Which lines of the records contain the string "取值范围"? Find each one and copy it in full.

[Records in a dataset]
BEGIN
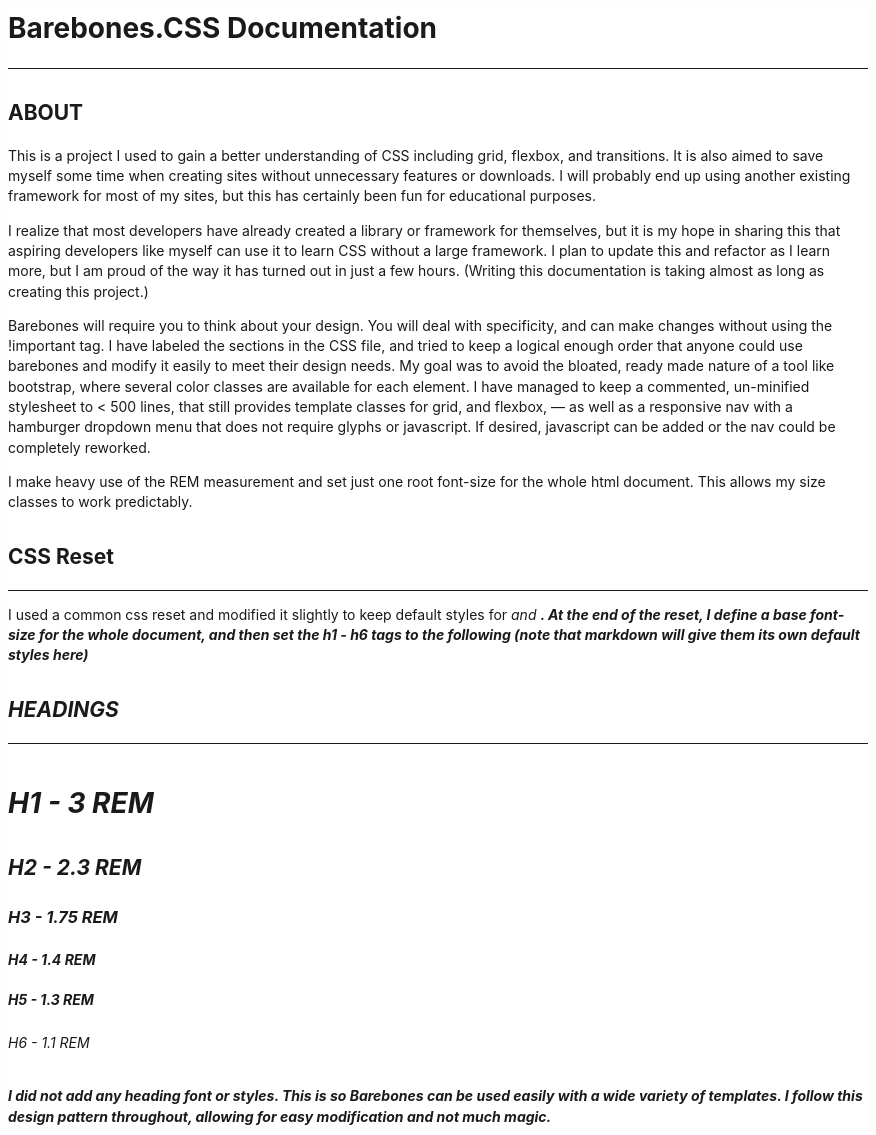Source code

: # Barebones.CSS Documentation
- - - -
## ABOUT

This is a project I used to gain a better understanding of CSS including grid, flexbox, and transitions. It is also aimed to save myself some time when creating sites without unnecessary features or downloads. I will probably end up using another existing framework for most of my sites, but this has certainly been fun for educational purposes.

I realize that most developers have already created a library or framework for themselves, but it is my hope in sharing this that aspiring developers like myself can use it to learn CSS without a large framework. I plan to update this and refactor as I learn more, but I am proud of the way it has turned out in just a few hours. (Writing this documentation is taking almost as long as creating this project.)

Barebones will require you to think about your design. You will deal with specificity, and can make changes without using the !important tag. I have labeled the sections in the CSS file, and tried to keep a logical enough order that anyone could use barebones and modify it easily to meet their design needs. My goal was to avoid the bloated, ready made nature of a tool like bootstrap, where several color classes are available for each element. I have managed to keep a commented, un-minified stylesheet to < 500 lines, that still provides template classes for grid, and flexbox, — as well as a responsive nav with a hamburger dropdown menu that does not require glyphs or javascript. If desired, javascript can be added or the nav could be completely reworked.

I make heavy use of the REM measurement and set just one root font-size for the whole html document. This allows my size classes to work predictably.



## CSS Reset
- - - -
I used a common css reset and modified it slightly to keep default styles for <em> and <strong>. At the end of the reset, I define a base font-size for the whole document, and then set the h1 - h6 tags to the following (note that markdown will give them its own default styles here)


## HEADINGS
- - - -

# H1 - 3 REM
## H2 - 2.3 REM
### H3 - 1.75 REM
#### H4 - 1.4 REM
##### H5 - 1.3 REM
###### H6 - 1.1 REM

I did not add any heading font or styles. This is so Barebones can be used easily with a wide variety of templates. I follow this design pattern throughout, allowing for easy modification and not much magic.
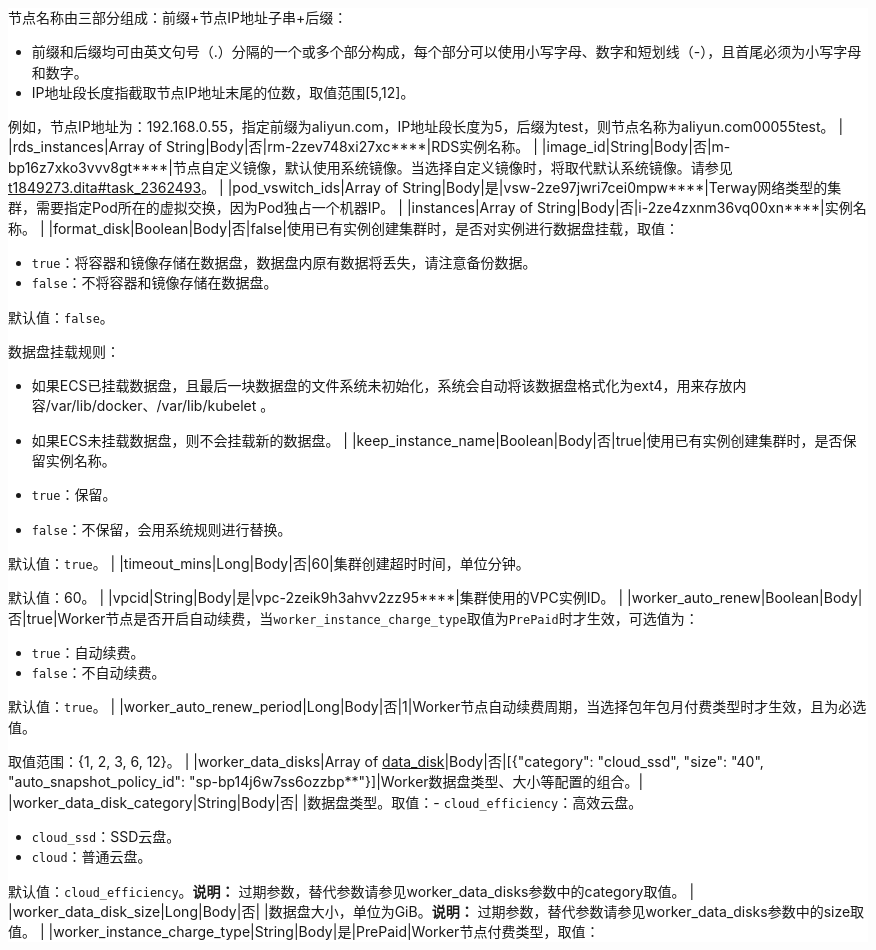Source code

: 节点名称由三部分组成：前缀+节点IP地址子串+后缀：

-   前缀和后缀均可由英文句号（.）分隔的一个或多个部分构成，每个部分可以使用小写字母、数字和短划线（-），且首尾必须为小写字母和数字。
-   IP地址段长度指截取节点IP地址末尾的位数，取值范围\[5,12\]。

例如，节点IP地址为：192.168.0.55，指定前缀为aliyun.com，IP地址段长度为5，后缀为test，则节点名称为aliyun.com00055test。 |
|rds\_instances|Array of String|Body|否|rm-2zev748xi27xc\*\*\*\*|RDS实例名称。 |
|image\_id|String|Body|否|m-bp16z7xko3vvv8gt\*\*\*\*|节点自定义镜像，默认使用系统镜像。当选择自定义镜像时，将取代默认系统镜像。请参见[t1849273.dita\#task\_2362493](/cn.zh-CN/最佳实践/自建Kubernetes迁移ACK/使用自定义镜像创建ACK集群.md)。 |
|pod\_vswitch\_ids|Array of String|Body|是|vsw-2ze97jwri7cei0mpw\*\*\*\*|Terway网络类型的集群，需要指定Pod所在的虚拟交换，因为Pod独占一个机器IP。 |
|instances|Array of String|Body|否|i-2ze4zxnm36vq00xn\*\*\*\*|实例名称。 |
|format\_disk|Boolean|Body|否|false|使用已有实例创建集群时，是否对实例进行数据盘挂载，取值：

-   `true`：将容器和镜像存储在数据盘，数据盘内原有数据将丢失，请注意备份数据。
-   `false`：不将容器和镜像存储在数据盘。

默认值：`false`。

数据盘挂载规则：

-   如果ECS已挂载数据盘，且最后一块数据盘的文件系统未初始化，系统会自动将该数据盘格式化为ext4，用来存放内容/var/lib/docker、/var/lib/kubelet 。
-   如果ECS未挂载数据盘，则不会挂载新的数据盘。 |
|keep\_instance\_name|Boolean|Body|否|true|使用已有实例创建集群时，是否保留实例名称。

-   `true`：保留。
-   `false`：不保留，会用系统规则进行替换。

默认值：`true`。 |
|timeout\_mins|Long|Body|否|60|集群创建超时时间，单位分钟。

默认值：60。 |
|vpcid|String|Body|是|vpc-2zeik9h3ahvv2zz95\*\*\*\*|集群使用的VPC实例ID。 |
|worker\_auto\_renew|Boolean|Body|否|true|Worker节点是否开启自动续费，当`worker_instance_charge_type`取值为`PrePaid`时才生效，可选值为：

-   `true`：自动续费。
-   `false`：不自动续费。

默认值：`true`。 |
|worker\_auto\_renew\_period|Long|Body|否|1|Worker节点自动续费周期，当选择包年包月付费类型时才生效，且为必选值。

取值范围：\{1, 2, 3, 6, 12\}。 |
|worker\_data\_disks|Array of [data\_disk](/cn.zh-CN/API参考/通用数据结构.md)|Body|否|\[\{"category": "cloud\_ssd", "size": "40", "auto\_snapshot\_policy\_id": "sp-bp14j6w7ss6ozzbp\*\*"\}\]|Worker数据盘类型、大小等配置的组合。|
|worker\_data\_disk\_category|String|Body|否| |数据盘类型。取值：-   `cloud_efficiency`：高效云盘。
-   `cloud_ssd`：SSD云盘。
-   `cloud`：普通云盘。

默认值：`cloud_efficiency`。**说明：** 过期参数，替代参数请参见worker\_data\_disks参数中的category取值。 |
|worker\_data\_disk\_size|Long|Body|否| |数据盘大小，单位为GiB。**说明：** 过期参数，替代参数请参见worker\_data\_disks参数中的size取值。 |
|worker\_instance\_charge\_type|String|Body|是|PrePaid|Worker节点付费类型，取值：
END
BEGIN
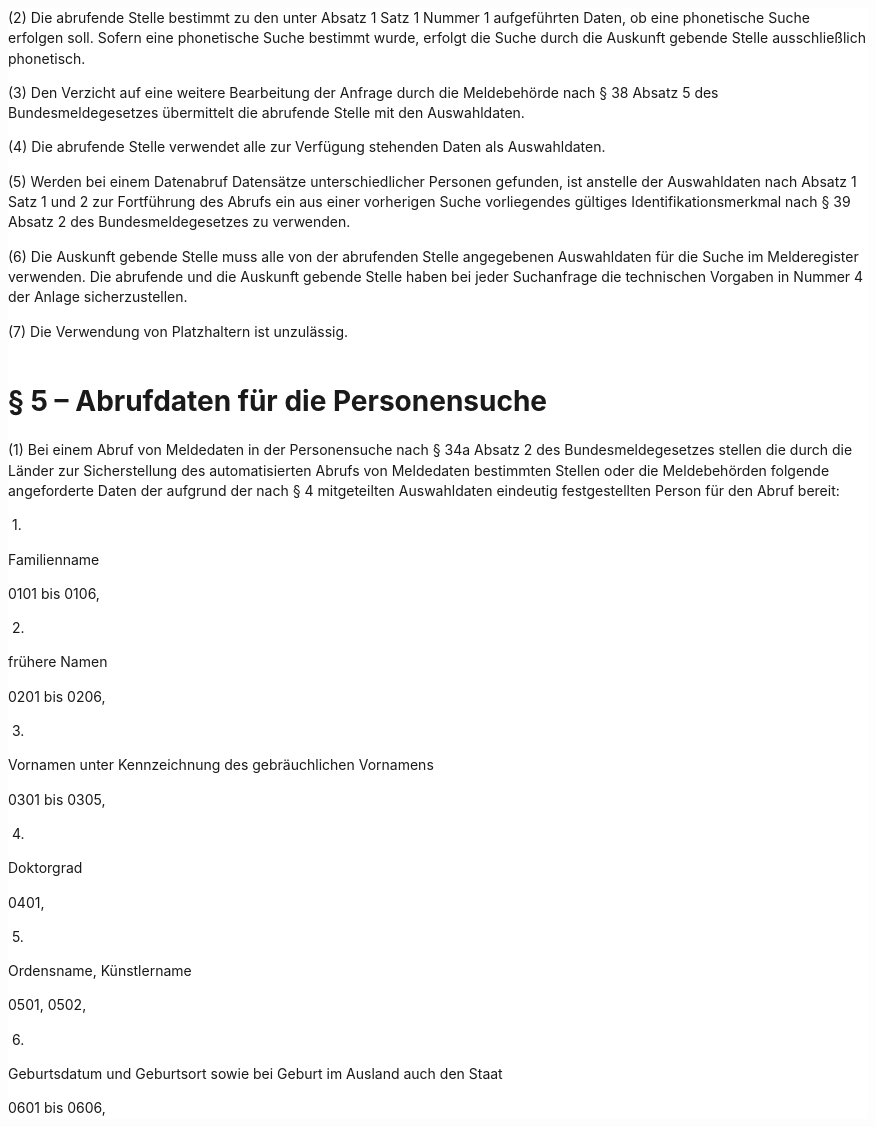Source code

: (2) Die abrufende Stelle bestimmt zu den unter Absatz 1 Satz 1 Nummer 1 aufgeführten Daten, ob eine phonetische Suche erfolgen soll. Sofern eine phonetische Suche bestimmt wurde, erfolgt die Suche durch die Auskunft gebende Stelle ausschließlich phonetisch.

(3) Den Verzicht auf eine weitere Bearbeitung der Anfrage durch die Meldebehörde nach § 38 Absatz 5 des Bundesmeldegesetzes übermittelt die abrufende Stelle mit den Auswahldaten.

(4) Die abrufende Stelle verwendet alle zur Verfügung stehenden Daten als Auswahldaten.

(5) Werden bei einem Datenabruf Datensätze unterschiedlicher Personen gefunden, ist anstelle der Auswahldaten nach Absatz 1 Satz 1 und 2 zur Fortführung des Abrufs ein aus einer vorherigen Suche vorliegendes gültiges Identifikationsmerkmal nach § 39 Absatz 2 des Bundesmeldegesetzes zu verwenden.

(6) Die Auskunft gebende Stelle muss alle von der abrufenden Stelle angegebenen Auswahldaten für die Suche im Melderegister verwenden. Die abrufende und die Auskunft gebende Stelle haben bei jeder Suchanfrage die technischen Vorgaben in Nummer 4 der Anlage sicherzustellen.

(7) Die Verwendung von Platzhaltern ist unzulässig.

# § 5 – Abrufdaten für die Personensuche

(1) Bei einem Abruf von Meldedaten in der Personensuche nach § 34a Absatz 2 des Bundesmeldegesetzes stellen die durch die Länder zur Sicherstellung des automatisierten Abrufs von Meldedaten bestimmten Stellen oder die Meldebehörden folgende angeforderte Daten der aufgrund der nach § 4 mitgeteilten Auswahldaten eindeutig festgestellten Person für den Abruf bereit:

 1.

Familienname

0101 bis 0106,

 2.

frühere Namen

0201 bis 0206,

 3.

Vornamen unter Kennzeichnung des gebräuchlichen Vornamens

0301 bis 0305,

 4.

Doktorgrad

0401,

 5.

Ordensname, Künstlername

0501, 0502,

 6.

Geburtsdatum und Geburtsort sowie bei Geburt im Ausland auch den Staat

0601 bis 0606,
END
Response below
-   IP地址段长度指截取节点IP地址末尾的位数，取值范围\[5,12\]。
取值范围：\{1, 2, 3, 6, 12\}。 |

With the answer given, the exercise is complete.